Noch gibt es Gas. Aber wohl nicht in Fülle. Die Zentralheizungen laufen auf Minimum, in den Wohnungen ist es zunehmend kalt. Und das Warmwasser aus den Fernwärmekraftwerken ist bestenfalls lauwarm. Währenddessen wird in Moskau beraten, wie man den Konflikt beilegen könnte.
Roman hat vor langer Zeit aufgehört, Nachrichten zu verfolgen. „Nicht aus Desinteresse“, wie er sagt. Viel eher aus Ärger darüber, für diese ukrainische Regierung Steuern zu zahlen. Dabei hatte er sie einst selbst gewählt. Der jetzigen Situation gibt er das Prädikat „absurd. Ganz egal, was in Moskau beschlossen werde. Und ihm gehe es letztlich nur darum, irgendwie der Kälte zu entgehen: „Ob durch Gas, Holz, Atomstrom oder eine Fernreise in den Süden.“„Nehmen sie sich Urlaub, fahren sie auf die Malediven“ - das Plakat prangt über einem Boulevard, auf dem sich Schneematsch breit macht. Darunter, neben der Treppe zur Metro, sitzen auf kleinen Hockern zusammengekauert mehrere alte Frauen und verkaufen Nüsse. „Gas ist nur Luft“, sagt eine. Und Luft sei alles, was Politiker aus dem Mund brächten. „Nur die ist leider kein Gas – sonst hätten wir genug davon“, sagt eine andere.

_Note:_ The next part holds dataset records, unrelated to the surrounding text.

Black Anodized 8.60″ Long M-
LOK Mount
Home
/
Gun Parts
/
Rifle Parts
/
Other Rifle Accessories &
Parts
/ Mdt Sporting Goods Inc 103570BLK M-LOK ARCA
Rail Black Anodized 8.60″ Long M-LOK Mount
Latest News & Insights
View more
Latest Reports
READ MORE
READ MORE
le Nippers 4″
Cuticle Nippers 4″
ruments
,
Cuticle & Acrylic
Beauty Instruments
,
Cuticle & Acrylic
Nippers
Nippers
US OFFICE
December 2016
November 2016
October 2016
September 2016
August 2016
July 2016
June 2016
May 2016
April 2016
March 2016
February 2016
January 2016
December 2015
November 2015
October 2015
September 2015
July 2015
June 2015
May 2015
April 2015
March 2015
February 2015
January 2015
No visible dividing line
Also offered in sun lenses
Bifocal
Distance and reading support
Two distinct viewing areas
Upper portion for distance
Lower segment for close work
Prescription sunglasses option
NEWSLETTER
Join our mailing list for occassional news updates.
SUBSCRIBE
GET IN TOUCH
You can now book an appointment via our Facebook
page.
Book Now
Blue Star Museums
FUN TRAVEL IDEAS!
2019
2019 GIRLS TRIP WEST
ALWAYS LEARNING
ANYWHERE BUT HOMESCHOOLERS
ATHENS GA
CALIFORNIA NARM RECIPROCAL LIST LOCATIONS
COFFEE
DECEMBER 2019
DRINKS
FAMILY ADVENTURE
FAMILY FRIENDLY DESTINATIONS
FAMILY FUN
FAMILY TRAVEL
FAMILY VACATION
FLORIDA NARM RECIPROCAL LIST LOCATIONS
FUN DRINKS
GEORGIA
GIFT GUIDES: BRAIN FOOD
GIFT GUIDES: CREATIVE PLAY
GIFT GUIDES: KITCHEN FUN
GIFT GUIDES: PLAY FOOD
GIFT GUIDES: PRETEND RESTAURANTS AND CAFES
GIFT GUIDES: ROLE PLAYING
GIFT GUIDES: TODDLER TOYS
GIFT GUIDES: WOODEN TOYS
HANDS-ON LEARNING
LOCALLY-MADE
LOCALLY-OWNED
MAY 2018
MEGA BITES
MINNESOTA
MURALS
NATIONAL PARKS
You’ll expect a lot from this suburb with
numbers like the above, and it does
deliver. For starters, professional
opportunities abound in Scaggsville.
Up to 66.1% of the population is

„Vollkommener Gasscheißdreck“ titelte eine ukrainische Boulevardzeitung dieser Tage. Eine beinahe beschönigende Beschreibung dessen, worin die Ukraine steckt: einer extremen Wirtschaftskrise, die alle ökonomischen Bereiche erfasst und der der Gas-Streit die Krone aufgesetzt hat. Es geht nicht mehr um politische Positionen oder wirtschaftliche Feilschereien. Für die Ukrainer geht es um die Existenz.
Und da hilft es nicht viel, wenn beispielsweise Elena zwar die russische Position verstehen und nachvollziehen kann – aber jetzt auch noch in einer kalten Wohnung ohne Warmwasser sitzt. Elena ist zweifache Mutter, die ohnehin schon nicht weiß, wie sie ihre Kinder satt bekommen soll, weil sie ihr Arbeitgeber auf Teilzeit gesetzt hat.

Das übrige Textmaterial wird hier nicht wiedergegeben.